Quem pilota moto em áreas urbanas já sabe: época de pipa é época de perigo. Nas férias, principalmente no verão e entre junho e agosto, aumentam os casos de acidentes envolvendo linhas com cerol ou linha chilena. Por isso, a anteninha corta-pipa se tornou um item indispensável para motociclistas.
Ela pode parecer um detalhe pequeno, mas já evitou centenas de acidentes graves. Vamos entender por que ela é tão importante — e por que todo piloto deveria usar.
O problema: cerol e linha chilena
O cerol é feito com cola e vidro moído. A linha chilena é ainda mais perigosa — uma mistura com óxido de alumínio, mais cortante que navalha.
Essas linhas são colocadas nas pipas para cortar outras pipas no ar. Só que quando atravessam avenidas e ruas, tornam-se armadilhas invisíveis para quem está de moto, bike ou até em veículos conversíveis.
A linha tensionada pode atingir o pescoço do condutor em movimento, causando cortes profundos, mutilações ou até morte instantânea. E o pior: muitas vezes, a vítima nem vê o que a atingiu.
Como funciona a anteninha corta-pipa
A função do corta-pipa é simples: ser a primeira coisa a tocar a linha antes que ela chegue até o piloto. A antena geralmente tem entre 30 e 60 cm de altura, é feita de aço ou alumínio, e possui uma ponta afiada ou gancho.
Quando a linha de pipa vem em direção à moto, a antena intercepta e corta essa linha, protegendo a região do pescoço, onde normalmente haveria contato direto.
Muitos modelos vêm com uma mola na base, que evita que a antena dobre ou quebre com o vento. Outros têm sistema retrátil ou removível, para facilitar quando a moto está parada ou guardada.
É obrigatório? Depende do lugar
Algumas cidades e estados brasileiros já tornaram a antena obrigatória por lei, principalmente para quem trabalha como motofretista ou motoboy. Em São Paulo, por exemplo, a lei municipal nº 13.530/2003 determina o uso para profissionais do serviço de entrega.
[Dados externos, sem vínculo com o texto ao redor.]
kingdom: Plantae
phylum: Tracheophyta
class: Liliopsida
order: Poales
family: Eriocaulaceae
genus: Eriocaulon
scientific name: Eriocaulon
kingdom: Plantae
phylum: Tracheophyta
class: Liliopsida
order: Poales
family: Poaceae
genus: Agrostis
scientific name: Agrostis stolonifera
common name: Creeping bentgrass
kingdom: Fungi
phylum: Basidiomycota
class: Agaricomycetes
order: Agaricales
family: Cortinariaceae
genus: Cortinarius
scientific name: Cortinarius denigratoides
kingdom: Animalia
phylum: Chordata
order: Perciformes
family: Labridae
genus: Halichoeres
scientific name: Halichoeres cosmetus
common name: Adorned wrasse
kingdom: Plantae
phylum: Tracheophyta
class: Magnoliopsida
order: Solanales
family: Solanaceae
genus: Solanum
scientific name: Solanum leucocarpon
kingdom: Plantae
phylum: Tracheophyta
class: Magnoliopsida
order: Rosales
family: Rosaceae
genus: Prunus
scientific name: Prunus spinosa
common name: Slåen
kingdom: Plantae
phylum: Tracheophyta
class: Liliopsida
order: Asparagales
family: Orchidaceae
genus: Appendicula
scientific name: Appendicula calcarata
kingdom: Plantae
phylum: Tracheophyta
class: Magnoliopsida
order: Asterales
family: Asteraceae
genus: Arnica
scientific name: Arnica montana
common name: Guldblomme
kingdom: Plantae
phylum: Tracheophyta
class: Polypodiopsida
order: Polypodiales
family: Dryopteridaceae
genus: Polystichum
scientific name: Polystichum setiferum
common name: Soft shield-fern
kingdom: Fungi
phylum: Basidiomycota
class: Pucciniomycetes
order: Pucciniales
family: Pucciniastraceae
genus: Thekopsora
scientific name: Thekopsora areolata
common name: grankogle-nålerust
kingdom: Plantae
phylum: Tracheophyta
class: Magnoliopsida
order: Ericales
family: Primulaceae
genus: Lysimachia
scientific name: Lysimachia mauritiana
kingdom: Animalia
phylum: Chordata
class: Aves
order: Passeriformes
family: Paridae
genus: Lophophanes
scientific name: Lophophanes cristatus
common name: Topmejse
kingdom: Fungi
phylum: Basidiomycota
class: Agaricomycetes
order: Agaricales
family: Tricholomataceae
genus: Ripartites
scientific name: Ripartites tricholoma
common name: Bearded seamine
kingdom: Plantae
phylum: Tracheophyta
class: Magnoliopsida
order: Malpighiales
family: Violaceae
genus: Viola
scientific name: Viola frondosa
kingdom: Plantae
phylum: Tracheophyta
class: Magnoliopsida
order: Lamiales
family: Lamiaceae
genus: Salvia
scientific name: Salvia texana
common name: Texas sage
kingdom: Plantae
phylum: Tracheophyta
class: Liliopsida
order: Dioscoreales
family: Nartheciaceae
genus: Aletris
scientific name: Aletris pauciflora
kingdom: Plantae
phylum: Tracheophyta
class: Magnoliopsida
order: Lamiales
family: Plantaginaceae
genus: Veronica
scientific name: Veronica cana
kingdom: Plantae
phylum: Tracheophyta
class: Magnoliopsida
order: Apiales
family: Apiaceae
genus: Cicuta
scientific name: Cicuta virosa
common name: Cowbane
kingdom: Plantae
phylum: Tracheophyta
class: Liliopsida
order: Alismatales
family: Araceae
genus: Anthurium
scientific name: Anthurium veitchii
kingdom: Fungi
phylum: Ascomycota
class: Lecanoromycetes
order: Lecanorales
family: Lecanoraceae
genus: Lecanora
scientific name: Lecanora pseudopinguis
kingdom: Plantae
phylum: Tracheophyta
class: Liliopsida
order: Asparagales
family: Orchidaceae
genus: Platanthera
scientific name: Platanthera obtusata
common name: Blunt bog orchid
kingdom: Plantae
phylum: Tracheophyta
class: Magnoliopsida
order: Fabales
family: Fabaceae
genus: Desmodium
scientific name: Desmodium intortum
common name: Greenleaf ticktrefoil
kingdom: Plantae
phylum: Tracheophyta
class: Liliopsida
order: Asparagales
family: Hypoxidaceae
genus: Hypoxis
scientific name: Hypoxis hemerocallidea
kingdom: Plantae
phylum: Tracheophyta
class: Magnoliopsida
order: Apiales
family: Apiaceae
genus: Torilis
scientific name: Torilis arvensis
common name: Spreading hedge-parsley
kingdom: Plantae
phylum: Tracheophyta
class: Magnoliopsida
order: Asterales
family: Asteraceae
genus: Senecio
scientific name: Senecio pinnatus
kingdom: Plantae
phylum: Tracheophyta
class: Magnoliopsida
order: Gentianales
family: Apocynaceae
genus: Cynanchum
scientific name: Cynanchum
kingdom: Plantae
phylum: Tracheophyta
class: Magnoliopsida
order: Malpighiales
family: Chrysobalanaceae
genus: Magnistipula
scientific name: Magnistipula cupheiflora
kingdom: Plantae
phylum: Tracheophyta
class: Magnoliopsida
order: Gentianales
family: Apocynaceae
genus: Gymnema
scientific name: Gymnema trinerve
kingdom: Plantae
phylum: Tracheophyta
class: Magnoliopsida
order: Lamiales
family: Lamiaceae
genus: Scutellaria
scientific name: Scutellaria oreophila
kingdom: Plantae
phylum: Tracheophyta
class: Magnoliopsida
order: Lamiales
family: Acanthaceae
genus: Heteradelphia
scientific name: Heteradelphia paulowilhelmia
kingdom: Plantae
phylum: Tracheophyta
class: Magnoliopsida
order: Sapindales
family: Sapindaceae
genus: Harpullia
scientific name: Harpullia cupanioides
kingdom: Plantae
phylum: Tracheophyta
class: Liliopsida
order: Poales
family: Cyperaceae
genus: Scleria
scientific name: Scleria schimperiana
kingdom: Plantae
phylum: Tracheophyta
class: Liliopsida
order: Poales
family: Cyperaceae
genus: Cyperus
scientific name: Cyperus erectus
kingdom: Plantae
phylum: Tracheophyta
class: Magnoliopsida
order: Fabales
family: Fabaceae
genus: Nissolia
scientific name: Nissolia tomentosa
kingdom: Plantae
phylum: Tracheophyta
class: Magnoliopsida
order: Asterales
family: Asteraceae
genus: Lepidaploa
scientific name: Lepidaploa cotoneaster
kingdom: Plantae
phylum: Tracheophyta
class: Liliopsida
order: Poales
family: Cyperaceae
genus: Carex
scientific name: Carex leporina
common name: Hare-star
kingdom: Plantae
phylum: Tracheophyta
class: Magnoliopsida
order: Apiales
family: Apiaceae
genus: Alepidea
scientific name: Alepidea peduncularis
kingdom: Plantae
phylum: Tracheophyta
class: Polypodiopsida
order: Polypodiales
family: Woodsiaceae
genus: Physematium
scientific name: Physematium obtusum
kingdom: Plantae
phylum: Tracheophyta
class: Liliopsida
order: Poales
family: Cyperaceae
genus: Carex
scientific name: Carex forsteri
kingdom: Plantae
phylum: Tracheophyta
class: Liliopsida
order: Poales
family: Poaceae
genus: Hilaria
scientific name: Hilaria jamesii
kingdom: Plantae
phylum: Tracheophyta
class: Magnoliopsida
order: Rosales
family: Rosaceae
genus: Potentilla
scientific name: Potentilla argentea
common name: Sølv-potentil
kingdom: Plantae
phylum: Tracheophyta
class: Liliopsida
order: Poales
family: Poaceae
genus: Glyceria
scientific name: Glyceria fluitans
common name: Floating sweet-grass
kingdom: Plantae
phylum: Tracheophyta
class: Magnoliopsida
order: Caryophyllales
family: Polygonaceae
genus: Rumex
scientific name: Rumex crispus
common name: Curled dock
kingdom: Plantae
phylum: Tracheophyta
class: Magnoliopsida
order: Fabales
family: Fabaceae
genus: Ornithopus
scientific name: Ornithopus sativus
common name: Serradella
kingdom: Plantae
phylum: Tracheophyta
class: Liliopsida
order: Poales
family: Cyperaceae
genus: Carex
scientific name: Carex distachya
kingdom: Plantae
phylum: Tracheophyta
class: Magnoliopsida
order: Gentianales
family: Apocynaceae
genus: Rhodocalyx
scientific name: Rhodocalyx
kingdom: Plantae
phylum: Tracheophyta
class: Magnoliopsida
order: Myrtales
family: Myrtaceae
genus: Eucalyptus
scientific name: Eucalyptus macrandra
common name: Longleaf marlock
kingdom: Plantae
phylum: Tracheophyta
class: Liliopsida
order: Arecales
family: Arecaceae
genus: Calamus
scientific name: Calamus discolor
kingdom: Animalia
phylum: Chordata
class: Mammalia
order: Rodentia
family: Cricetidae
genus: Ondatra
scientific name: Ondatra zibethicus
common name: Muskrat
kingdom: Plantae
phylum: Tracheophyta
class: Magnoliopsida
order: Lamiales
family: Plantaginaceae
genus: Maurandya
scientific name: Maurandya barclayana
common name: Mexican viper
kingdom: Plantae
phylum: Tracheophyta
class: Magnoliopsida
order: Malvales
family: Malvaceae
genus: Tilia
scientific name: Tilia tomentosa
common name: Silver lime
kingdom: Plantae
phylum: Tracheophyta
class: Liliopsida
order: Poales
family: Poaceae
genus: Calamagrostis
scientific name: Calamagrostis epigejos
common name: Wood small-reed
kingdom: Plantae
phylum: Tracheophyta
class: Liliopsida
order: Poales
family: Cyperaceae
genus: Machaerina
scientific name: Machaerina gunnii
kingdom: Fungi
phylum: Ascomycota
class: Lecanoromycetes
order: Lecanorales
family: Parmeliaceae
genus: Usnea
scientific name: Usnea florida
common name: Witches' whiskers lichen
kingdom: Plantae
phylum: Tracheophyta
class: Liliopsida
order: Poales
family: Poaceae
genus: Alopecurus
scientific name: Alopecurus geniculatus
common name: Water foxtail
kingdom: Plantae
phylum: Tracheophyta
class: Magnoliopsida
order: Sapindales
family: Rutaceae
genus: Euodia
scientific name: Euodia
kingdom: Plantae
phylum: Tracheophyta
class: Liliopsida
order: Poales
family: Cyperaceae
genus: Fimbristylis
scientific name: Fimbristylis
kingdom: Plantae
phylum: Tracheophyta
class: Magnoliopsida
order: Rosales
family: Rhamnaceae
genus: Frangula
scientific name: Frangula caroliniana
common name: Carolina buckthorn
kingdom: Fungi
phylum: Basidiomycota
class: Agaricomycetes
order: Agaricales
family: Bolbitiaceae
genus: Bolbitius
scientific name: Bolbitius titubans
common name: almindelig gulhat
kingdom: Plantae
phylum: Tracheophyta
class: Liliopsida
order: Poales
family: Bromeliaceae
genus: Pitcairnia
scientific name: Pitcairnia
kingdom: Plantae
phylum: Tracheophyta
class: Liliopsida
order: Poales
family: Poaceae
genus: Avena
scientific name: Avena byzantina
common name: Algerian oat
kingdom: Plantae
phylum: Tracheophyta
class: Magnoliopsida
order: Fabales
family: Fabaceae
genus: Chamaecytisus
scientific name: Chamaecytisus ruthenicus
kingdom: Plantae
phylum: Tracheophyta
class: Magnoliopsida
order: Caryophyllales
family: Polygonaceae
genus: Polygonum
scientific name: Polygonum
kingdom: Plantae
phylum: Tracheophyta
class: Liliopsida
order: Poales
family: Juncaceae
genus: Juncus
Mesmo onde não há obrigatoriedade legal, muitos motoclubes, empresas de entrega e campanhas educativas incentivam o uso — e com razão.
O custo-benefício é imbatível: por cerca de R$ 20 a R$ 30, você reduz drasticamente o risco de um acidente grave.
Tipos de antena corta-pipa
- Fixa simples*– É a mais comum. Instalada no guidão, retrovisor ou suporte, com base rígida e haste reta.
- Retrátil ou dobrável – Mais sofisticada, pode ser abaixada quando não estiver em uso.
- Com molas – Possuem uma base articulada com mola, que ajuda a manter a antena firme mesmo com vento ou trepidação.
- Personalizada – Algumas lojas vendem antenas com acabamento diferenciado, cromadas, com ponteiras especiais ou em aço inox.
O importante não é o visual, mas a posição correta: ela precisa ficar acima do nível do capacete, bem à frente do piloto.
Cuidados na instalação e uso
- Certifique-se de que a antena não obstrua a visão ou o movimento do guidão.
- Evite modelos com pontas muito afiadas e expostas — isso pode ser perigoso para terceiros em caso de colisão.
- Verifique periodicamente o aperto dos parafusos para evitar que ela se solte durante a pilotagem.
- Quando estacionar em locais com circulação intensa de pessoas, vale abaixar ou remover a antena.
Conclusão: Um item pequeno que faz toda a diferença
A anteninha corta-pipa pode parecer um detalhe, mas é uma das maiores garantias de segurança para quem pilota moto nas cidades brasileiras. Ela protege, custa pouco, é fácil de instalar e pode literalmente salvar sua vida.
Não importa se você é entregador profissional, motociclista urbano ou anda de moto só no fim de semana — se você passa por áreas onde soltam pipa, a antena não é opcional: é essencial.